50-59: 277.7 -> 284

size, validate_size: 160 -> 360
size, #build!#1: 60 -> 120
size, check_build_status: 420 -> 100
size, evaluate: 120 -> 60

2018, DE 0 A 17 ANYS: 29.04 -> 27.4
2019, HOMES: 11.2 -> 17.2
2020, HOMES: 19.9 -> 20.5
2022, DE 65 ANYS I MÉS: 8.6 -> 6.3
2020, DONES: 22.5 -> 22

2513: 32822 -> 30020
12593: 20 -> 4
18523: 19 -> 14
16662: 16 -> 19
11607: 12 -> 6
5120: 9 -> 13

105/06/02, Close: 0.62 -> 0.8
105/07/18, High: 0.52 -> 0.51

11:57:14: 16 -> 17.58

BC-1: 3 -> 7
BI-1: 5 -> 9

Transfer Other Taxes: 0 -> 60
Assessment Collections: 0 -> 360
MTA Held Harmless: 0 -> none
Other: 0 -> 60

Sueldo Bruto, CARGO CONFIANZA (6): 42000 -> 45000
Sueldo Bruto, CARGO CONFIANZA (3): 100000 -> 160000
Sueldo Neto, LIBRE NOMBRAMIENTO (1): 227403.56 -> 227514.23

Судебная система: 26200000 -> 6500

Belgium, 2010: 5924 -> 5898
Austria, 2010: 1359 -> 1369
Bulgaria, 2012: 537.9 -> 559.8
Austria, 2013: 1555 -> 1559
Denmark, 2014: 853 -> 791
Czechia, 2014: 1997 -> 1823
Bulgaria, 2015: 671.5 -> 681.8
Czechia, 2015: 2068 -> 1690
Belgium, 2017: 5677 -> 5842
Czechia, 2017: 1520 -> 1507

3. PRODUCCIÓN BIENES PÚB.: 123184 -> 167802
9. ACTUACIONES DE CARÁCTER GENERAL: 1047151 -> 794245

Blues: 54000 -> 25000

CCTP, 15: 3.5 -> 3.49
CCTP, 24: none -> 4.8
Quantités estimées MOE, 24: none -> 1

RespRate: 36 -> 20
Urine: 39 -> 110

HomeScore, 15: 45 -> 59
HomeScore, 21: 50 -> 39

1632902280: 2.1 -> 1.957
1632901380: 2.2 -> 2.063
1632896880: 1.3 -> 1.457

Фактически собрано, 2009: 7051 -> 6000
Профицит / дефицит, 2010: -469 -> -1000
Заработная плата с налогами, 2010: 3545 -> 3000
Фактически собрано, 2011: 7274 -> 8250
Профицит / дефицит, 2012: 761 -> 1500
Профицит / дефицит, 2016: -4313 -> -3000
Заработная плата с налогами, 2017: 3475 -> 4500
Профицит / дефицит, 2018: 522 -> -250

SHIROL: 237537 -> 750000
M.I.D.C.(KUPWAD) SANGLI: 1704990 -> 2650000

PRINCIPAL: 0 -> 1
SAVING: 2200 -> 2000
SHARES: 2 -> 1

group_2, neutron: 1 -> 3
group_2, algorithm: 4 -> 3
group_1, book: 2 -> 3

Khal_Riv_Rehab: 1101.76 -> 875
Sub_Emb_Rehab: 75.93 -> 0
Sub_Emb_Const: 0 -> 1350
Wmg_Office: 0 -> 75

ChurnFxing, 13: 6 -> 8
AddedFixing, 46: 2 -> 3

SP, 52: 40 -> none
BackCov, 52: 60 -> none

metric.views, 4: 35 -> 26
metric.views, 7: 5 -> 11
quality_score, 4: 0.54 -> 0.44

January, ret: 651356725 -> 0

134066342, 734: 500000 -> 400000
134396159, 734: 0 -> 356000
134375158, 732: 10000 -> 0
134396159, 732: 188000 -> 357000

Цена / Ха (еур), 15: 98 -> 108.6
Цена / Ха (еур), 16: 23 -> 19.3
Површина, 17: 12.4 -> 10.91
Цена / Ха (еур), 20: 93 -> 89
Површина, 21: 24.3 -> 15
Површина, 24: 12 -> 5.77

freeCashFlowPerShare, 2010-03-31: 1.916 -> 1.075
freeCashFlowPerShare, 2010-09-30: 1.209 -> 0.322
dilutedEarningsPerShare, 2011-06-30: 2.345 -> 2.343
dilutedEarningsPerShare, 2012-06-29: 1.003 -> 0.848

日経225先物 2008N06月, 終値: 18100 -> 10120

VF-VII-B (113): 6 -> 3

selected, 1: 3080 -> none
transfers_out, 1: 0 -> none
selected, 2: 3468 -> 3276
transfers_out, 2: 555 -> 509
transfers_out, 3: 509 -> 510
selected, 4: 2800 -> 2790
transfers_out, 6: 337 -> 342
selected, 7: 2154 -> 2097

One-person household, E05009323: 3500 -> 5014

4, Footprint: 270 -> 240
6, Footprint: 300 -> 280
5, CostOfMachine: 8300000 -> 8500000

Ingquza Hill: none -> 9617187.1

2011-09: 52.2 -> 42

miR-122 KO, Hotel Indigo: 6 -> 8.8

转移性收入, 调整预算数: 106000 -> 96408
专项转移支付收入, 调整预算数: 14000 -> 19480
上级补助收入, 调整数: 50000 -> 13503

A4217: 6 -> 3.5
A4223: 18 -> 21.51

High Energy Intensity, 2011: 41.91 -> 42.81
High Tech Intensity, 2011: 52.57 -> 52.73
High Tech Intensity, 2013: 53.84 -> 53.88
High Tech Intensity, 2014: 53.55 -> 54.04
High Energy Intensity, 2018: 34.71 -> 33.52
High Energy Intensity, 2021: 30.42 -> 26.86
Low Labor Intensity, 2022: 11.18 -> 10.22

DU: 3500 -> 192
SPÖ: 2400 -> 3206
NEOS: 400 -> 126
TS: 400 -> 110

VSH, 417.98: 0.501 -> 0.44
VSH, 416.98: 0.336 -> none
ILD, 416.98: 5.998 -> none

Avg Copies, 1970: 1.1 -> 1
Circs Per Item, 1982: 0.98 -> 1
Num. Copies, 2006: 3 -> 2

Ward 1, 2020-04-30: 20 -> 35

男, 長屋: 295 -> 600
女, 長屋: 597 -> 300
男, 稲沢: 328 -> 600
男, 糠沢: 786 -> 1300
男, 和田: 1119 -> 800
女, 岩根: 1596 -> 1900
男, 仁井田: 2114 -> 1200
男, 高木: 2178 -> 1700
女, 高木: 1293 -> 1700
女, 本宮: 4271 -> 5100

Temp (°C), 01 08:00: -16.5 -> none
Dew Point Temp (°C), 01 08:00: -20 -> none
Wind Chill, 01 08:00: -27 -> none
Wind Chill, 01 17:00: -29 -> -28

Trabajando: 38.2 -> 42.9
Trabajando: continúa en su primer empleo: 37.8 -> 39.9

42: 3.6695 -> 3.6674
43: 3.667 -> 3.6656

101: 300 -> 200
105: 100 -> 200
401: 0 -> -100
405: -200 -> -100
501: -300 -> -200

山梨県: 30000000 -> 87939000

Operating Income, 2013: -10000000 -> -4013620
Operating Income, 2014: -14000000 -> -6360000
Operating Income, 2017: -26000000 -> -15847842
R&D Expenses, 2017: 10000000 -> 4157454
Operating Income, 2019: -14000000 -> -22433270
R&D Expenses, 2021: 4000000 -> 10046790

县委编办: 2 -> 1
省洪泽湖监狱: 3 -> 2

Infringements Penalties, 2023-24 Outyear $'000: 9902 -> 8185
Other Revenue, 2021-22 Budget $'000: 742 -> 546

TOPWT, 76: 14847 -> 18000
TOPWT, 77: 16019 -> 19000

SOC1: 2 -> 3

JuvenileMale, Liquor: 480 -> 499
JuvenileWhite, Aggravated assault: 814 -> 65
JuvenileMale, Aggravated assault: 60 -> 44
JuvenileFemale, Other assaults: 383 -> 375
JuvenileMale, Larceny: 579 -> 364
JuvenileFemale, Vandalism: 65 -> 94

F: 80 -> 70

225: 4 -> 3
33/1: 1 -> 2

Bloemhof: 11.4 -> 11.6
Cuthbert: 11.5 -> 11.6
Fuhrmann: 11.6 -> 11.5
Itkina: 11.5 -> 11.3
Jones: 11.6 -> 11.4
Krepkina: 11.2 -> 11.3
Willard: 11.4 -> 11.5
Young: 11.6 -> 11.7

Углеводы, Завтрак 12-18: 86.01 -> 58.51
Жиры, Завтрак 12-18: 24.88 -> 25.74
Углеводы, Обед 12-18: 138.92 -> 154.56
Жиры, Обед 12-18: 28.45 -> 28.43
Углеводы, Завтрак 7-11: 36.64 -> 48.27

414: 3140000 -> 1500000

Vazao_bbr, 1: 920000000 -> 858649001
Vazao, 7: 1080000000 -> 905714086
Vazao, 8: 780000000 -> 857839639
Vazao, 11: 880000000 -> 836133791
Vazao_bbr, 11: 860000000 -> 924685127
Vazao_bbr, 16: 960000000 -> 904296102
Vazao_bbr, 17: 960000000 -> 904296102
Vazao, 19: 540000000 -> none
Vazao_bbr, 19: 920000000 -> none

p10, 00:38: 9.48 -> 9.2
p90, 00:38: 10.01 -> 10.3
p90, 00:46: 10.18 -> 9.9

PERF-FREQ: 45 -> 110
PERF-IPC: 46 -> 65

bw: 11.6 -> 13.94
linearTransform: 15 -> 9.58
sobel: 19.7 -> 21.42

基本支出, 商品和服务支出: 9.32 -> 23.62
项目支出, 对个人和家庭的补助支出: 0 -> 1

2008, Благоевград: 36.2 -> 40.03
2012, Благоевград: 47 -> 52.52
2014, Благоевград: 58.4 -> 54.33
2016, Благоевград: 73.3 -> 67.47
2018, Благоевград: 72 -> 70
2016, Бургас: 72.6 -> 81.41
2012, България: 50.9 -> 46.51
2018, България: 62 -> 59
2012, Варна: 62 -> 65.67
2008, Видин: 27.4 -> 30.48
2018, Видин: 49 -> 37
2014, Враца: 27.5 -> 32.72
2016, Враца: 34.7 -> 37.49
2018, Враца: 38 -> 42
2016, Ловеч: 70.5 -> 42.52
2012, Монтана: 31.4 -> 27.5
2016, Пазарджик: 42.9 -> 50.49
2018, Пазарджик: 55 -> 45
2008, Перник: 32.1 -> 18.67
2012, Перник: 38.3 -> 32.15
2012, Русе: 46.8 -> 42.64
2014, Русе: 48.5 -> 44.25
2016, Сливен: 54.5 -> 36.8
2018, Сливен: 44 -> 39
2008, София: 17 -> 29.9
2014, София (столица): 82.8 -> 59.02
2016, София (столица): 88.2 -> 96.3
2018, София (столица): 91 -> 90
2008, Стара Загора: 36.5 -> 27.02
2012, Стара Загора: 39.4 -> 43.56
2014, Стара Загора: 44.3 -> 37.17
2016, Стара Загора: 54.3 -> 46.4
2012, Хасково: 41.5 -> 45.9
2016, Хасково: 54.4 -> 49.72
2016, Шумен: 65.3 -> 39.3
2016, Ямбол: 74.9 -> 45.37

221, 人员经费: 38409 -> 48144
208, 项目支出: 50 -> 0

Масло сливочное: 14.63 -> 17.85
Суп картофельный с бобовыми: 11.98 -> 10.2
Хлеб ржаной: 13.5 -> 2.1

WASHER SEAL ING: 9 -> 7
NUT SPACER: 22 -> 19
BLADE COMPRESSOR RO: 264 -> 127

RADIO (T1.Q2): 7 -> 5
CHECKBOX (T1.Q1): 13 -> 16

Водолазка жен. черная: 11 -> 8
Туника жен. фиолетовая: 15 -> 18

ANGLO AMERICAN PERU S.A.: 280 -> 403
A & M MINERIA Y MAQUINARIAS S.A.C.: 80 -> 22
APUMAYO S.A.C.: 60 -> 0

·····

Find every line above where the word "Површина" occurs, and copy that line.

▶ TASK RESPONSE:
Површина, 17: 12.4 -> 10.91
Површина, 21: 24.3 -> 15
Површина, 24: 12 -> 5.77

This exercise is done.